Weiterer Nebeneffekt der dezentralen Struktur ist, dass Kommentare oder Beiträge von Kontakten auf anderen Pods manchmal mehrere Minuten brauchen, bis sie ankommen. Bei schnellen Diskussionen kann das schonmal zu Durcheinander oder Wartezeiten führen.

Alles in Allem muss man sagen, dass Diaspora* schon rein, was die Nutzerzahlen angeht, mit den „Großen“ (noch?) nicht mithalten kann. Im Gegenzug bin ich angenehm überrascht, es tut sich eigentlich permanent was im Stream und es ist erheblich weniger Trivial-Content als neuesterdings selbst bei g+ kursiert.

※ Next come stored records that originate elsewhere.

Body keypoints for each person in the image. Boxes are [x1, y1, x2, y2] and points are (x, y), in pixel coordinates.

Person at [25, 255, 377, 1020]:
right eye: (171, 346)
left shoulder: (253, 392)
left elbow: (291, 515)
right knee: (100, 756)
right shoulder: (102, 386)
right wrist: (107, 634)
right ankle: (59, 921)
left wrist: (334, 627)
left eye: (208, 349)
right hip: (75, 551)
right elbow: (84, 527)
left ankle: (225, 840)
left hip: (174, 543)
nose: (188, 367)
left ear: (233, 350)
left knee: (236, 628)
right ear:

Am Ende ist es eine Frage der Haltung, die man hat. Ich werde jedenfalls auf g+ präsent bleiben, habe für mich aber beschlossen, künftig speziell Plattformen wie g+ und fb gegenüber vorsichtiger zu sein, jedes Fitzelchen meiner persönlichen Meinung, oder dessen, was man dafür halten könnte, preiszugeben.

Ich will die Plattformen nutzen, aber nicht von den Plattformen benutzt werden.

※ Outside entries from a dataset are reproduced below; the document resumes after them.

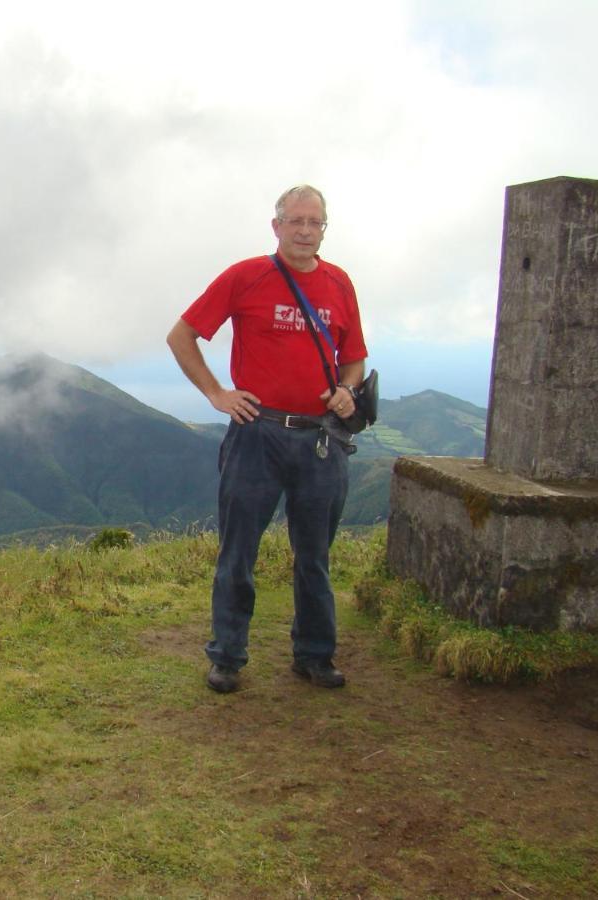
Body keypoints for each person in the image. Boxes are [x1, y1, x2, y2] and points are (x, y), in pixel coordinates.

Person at [166, 184, 368, 694]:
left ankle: (315, 655)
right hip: (257, 434)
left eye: (314, 223)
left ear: (325, 228)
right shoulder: (246, 276)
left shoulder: (340, 284)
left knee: (315, 555)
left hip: (320, 438)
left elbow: (354, 358)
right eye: (295, 221)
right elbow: (182, 335)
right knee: (239, 551)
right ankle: (227, 656)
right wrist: (216, 393)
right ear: (276, 226)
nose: (304, 231)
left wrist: (347, 391)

Da liegen die großen Vorteile bei Diaspora*. Meine Daten sind begrenzt, meine Äußerungen liegen primär auf einem Server, einem Pod, dessen Standort ich kenne, mit dessen Admin ich persönlich kommunizieren kann. Es fühlt sich ein bisschen „freier“ an. Es ist also am Ende die Frage „Freiheit oder Komfort“ die sich stellt.

Nun… heute bin ich bereit, Komfort zu Gunsten der Freiheit ein Stück weit abzugeben… und wenn genug Leute mitmachen, wer weiß, dann kann das richtig was werden. Es lohnt sich jedenfalls, Alternativen zu suchen… „Think out of the Box„… am besten so weit „out of the Box“, dass man garnicht mehr an die Box denkt…

In diesem Sinne: Probiert’s mal aus, es lohnt sich. Die Community ist sehr nett und man findet schnell Kontakte, der Stream füllt sich (noch?) langsam, aber das können wir ändern… ich arbeite daran… Gründe gibt es heute ja genug, sich den „Großen“ ein Stück weit zu entziehen… Ist ja auch ein Stück weit ein Statement… die Marktmacht des Users besteht letztlich nur aus nutzen, oder eben nicht nutzen… und solange wir alle weiter genau die Dienste mit Daten füttern, wo wir wissen, dass sie abgegriffen werden, geben wir alle unser stillschweigendes Einverständnis, dass das so schon okay ist, oder?